Over the past few years, digital assets and cryptocurrencies have become mainstream, with increasing trading volumes, entry of new players and exchanges into global and Indian markets, increased surveillance of law enforcement, the emergence of a global dialogue on the preferred means of recognition and regulation of digital assets, Central Discourse related to banking digital currency (CBDC), and of course, recent developments around certain exchanges and widely traded digital currencies. India is said to be one of the world’s top three digital asset markets.

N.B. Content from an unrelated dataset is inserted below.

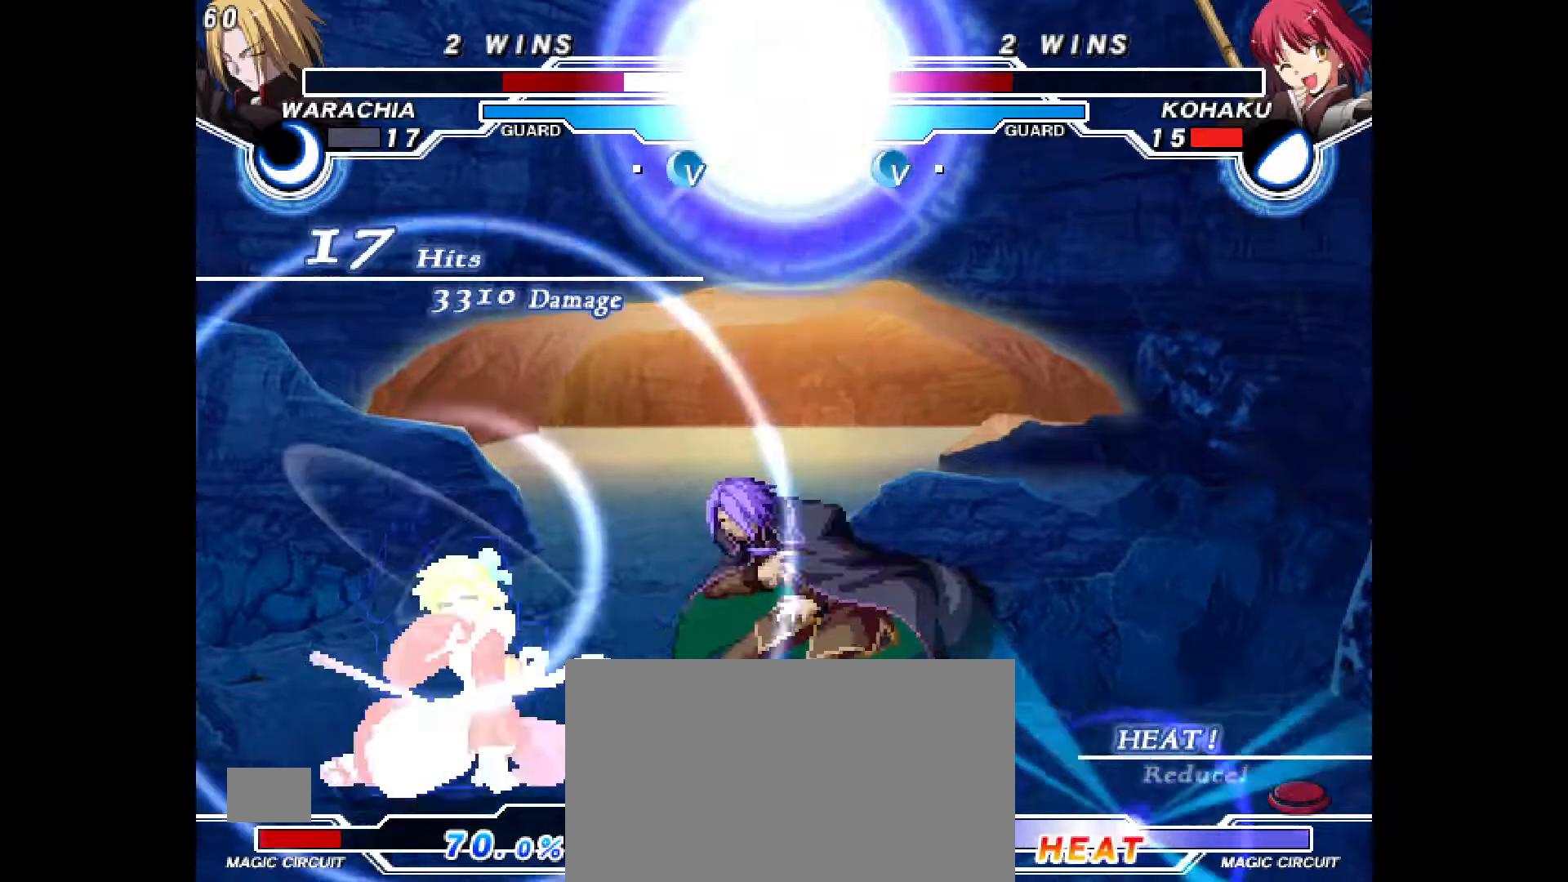
{"buttons": ["DPAD_LEFT"]}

The concern of governments and regulators has globally expressed concerns about digital and crypto assets revolving around anonymity as well as those assets circumventing age-established financial transaction oversight frameworks such as anti-money laundering. (AML), Financial Terrorism Control (CFT), Tax Evasion, Exchange Control Rules, Customer Identification (KYC), Suspicious Transaction Monitoring, Record Keeping and Reporting . The Financial Action Task Force (FATF), Bank for International Settlements (BIS), Organization for Economic Co-operation and Development (OECD), and global regulators, such as those in the United States and United Kingdom, as well that the March 9, 2022 Biden Order helped build global and national consensus on balancing the benefits of emerging crypto technology against the risks to the financial order stemming from “bad actor” concerns, considering the use and trading of Virtual Digital Assets (VDAs), as they are now popularly known.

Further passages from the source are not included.